そして、そういうことをたくさんしてくれる人のことを大好きになります。
犬が「この人のこと大好きだなぁ」と感じると、犬の中でその人に対する期待感が高まったり、
許容範囲が広がります。
つまり、相手によって態度を変えていると感じる行動は、犬が過去に経験したことを元に期待感が大きい人を選んだり、
人によって許容できる範囲が違うだけなのです。
たまにしか会わないドッグトレーナーの言う事は聞く(たくさん褒めてくれたりご褒美をくれるから)、
お母さんの言う事は聞くけど子供の言う事は聞かない(お母さんはいつもご飯や散歩をしてくれるから)
と言うのはよく耳にする話ですが、こうしてみると理由がなんとなくわかるのではないでしょうか。
ではなぜ、「犬が人のことを順位付けする」という考え方ができたのでしょうか。
この考え方は、オオカミの行動研究を犬に当てはめて考えたことに由来します。
オオカミの群れでは階層構造があり、階層の順位が高ければ高いほど食事やより良い寝床の優先権を持つことが観察されたそうです。

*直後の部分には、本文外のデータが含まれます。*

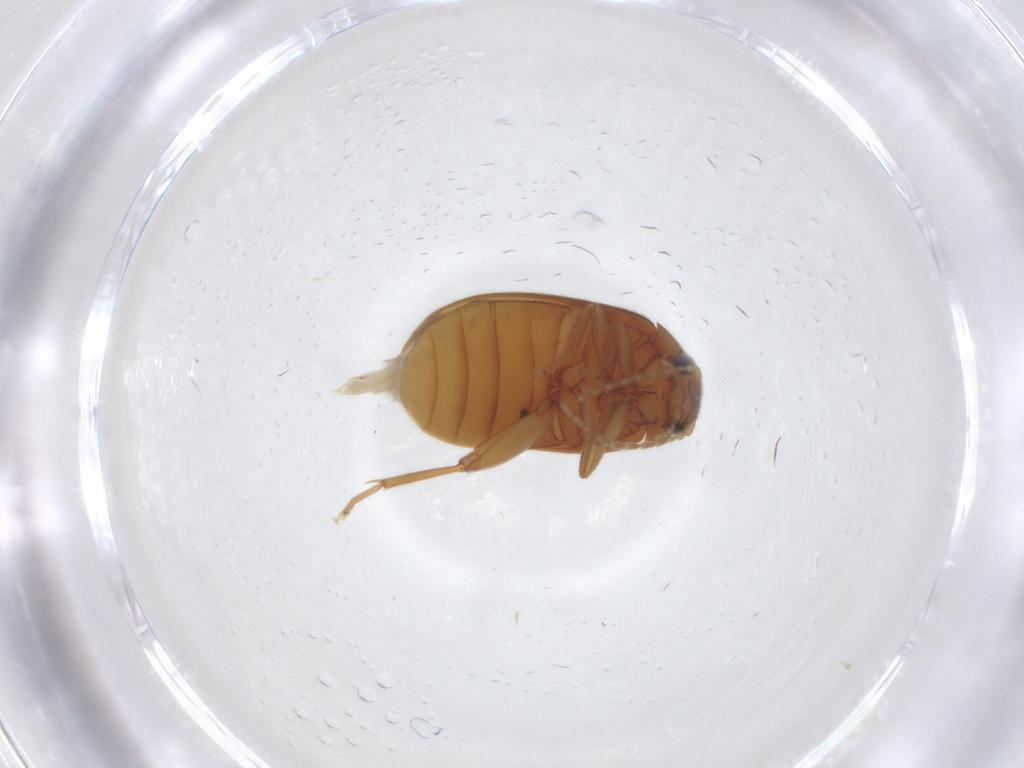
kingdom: Animalia
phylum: Arthropoda
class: Insecta
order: Coleoptera
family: Scirtidae
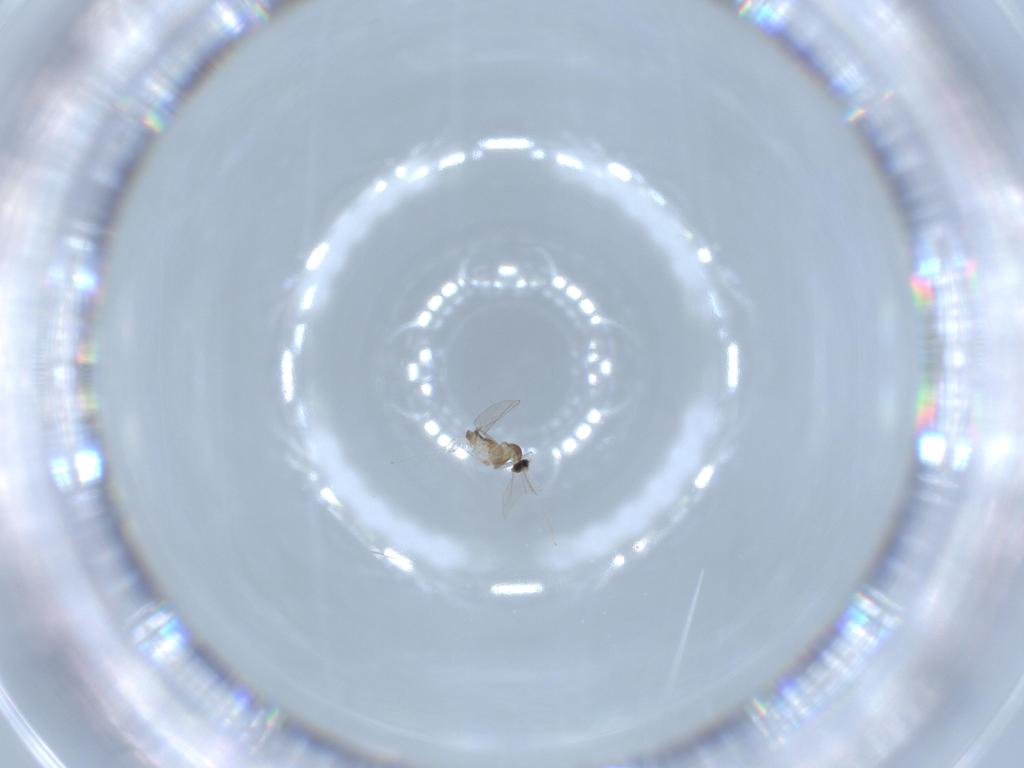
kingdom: Animalia
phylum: Arthropoda
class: Insecta
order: Diptera
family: Cecidomyiidae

そのため、祖先が同じ犬も同じように階層構造をもっており、家族に対しても順位付けをすると考えられてきました。
このことから「人が犬の上位にならなくてはいけない」という考えが広まり、犬のしつけにも取り入れられてきました。
しかし、このオオカミの行動研究は「動物園内」で行われたもので、野生のオオカミの群れを観察した研究では絶対的な序列関係はなく、
お互いに助け合ったり嫌なことをされれば下のランクのオオカミが上のランクのオオカミに怒るといったことも観察されたそうです
(ちなみに野犬の群れの観察でも明確な階層構造は見られなかったそうです)。
このことから現在は、「犬は人を順位付けする」といった考え方は迷信であると捉えられています。